I think about my great-grandfather, gone more than 50 years before I was born, a lot these strange days. He and his family had emigrated from what used to be Austria-Hungary (now somewhere in Slovakia). I’ve got just two pictures of him, one from his wedding day in 1901, another taken in 1911 of him with his young family. My grandfather, yet another Nicholas Dirga, just a baby, is in that image.
You stare at a photo long enough you can project a lot of things. My great-grandfather looks a fair bit like a sterner version of my own father, with the distinctive “Dirga chin” (a cavernous dimple much reduced by my generation) and an impressively cool moustache. I don’t know a lot about him, but we shared a name and a pile of genes. And he died way too young of a disease that swept the world.
So, my whole country entered a month-long lockdown last night, where for four weeks, almost everyone in the country of more than 4 million people has to shelter in place. I’m counting my blessings. I already work from home, my family is safe, and I’m surrounded by books to read.

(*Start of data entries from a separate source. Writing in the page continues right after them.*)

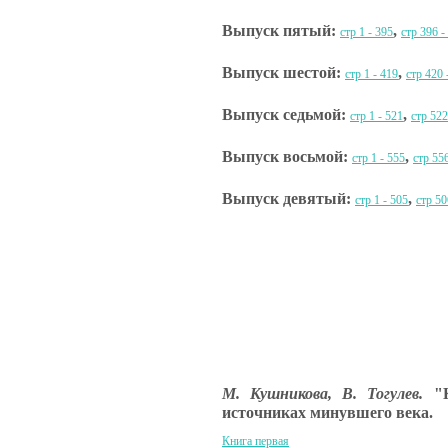
Выпуск пятый:
,
стр 1 - 395
стр 396 -
Выпуск шестой:
,
стр 1 - 419
стр 420 
Выпуск седьмой:
,
стр 1 - 521
стр 522
Выпуск восьмой:
,
стр 1 - 555
стр 55
Выпуск девятый:
,
стр 1 - 505
стр 50
М. Кушникова, В. Тогулев.
"К
источниках минувшего века.
Книга первая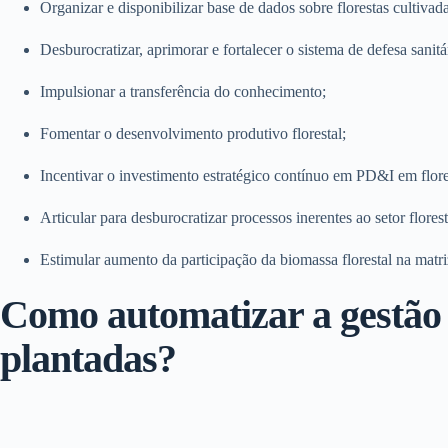
Organizar e disponibilizar base de dados sobre florestas cultivada
Desburocratizar, aprimorar e fortalecer o sistema de defesa sanitár
Impulsionar a transferência do conhecimento;
Fomentar o desenvolvimento produtivo florestal;
Incentivar o investimento estratégico contínuo em PD&I em flores
Articular para desburocratizar processos inerentes ao setor florest
Estimular aumento da participação da biomassa florestal na matri
Como automatizar a gestão 
plantadas?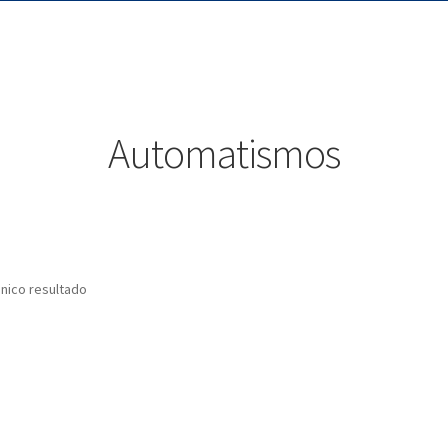
Automatismos
nico resultado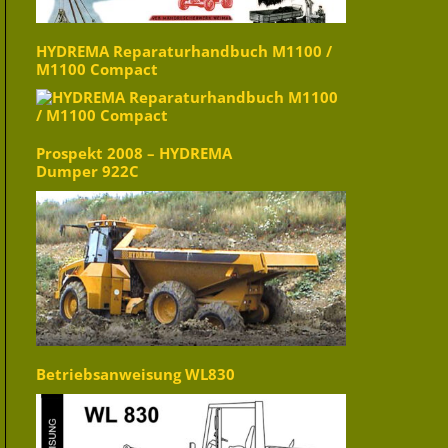
HYDREMA Reparaturhandbuch M1100 /
M1100 Compact
Prospekt 2008 – HYDREMA
Dumper 922C
Betriebsanweisung WL830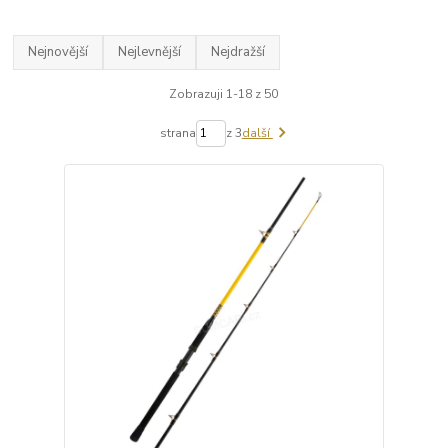
Nejnovější
Nejlevnější
Nejdražší
Zobrazuji 1-18 z 50
strana
z 3
další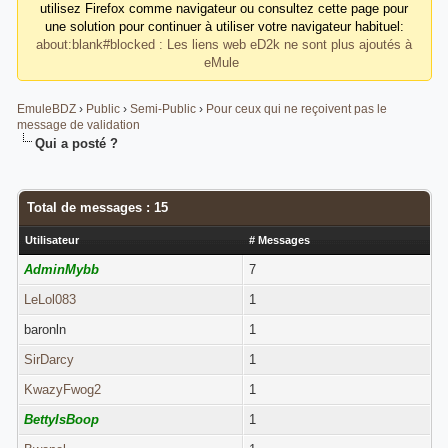
utilisez Firefox comme navigateur ou consultez cette page pour
une solution pour continuer à utiliser votre navigateur habituel:
about:blank#blocked : Les liens web eD2k ne sont plus ajoutés à
eMule
EmuleBDZ
›
Public
›
Semi-Public
›
Pour ceux qui ne reçoivent pas le
message de validation
Qui a posté ?
Total de messages : 15
Utilisateur
# Messages
AdminMybb
7
LeLol083
1
baronln
1
SirDarcy
1
KwazyFwog2
1
BettyIsBoop
1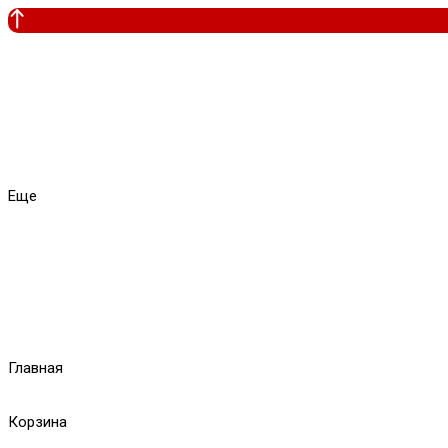
Еще
Главная
Корзина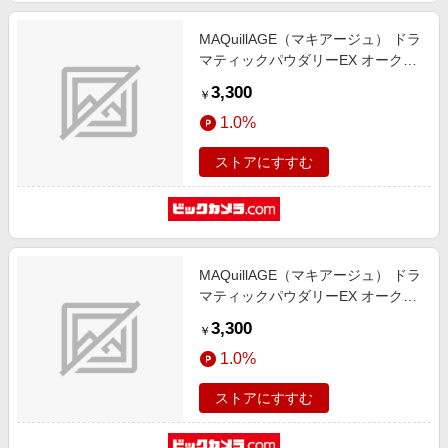
MAQuillAGE（マキアージュ） ドラ
マティックパウダリーEX オークル
20（9．3g）［パウダーファンデー
3,300
￥
ション］ オークル20
1.0%
ストアにすすむ
MAQuillAGE（マキアージュ） ドラ
マティックパウダリーEX オークル
10（9．3g）［パウダーファンデー
3,300
￥
ション］ オークル10
1.0%
ストアにすすむ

I have to admit I’ve been thinking a lot about the relative with my name who died in a similar pandemic a century ago. With my recent health troubles, I’m somewhat at a higher risk category than some, so it’s even more important that I do what our Prime Minister has said – “Stay home, be kind.”

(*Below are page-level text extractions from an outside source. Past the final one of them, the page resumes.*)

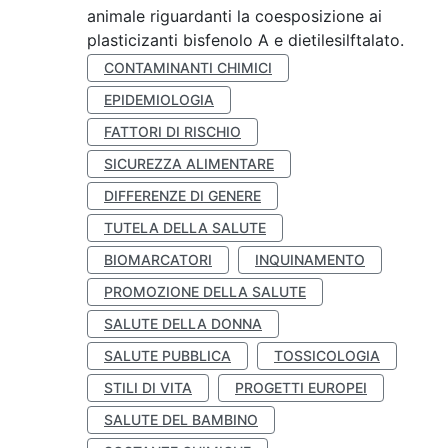
animale riguardanti la coesposizione ai
plasticizanti bisfenolo A e dietilesilftalato.
CONTAMINANTI CHIMICI
EPIDEMIOLOGIA
FATTORI DI RISCHIO
SICUREZZA ALIMENTARE
DIFFERENZE DI GENERE
TUTELA DELLA SALUTE
BIOMARCATORI
INQUINAMENTO
PROMOZIONE DELLA SALUTE
SALUTE DELLA DONNA
SALUTE PUBBLICA
TOSSICOLOGIA
STILI DI VITA
PROGETTI EUROPEI
SALUTE DEL BAMBINO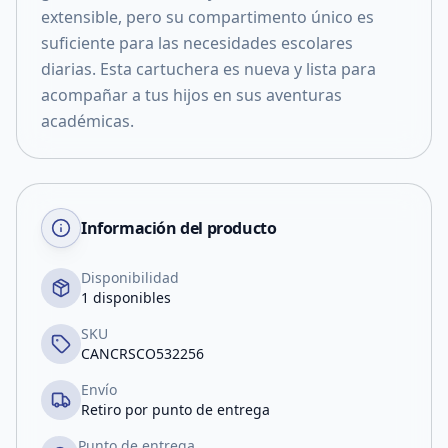
extensible, pero su compartimento único es
suficiente para las necesidades escolares
diarias. Esta cartuchera es nueva y lista para
acompañar a tus hijos en sus aventuras
académicas.
Información del producto
Disponibilidad
1 disponibles
SKU
CANCRSCO532256
Envío
Retiro por punto de entrega
Punto de entrega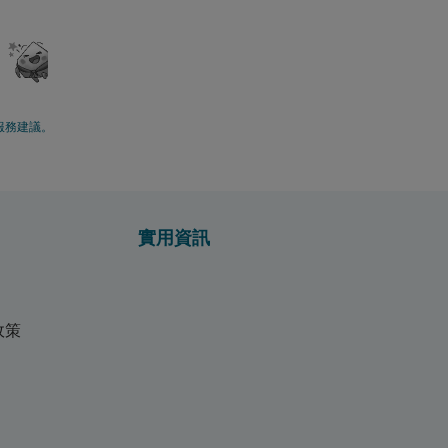
服務建議。
實用資訊
政策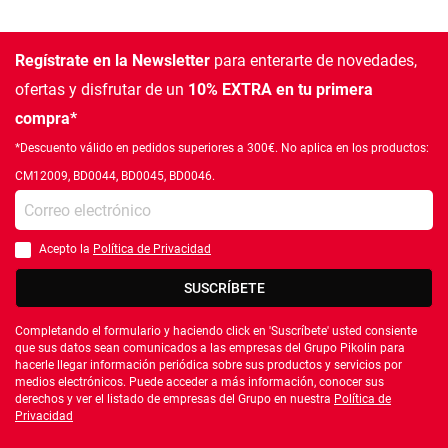
Regístrate en la Newsletter
para enterarte de novedades,
ofertas
y disfrutar de un
10% EXTRA en tu primera
compra*
*Descuento válido en pedidos superiores a 300€. No aplica en los productos:
CM12009, BD0044, BD0045, BD0046.
Introduce tu e-mail
Acepto la
Política de Privacidad
Debes aceptar la política de privacidad
SUSCRÍBETE
Completando el formulario y haciendo click en 'Suscríbete' usted consiente
que sus datos sean comunicados a las empresas del Grupo Pikolin para
hacerle llegar información periódica sobre sus productos y servicios por
medios electrónicos. Puede acceder a más información, conocer sus
derechos y ver el listado de empresas del Grupo en nuestra
Política de
Privacidad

A lot of families are going to have stories that end cruelly, sooner than they should, like the Nicholas Dirga who died 101 years ago did. His wife lived to be 96 – she died the year after I was born!
There’s a lot of flailing and some truly appalling behaviour by some governments going on, but there’s also moments of grace and at the moment, I’m very, very happy to be in New Zealand, even if much of my family is still on the other side of this troubled world.
It’s a world Nicholas Dirga wouldn’t recognise, although he might recognise the story of a disease spreading, inexorably, around the world. And I figure by staying shut in for the next four weeks or so, I’m at least giving myself a fighting chance of outlasting this one.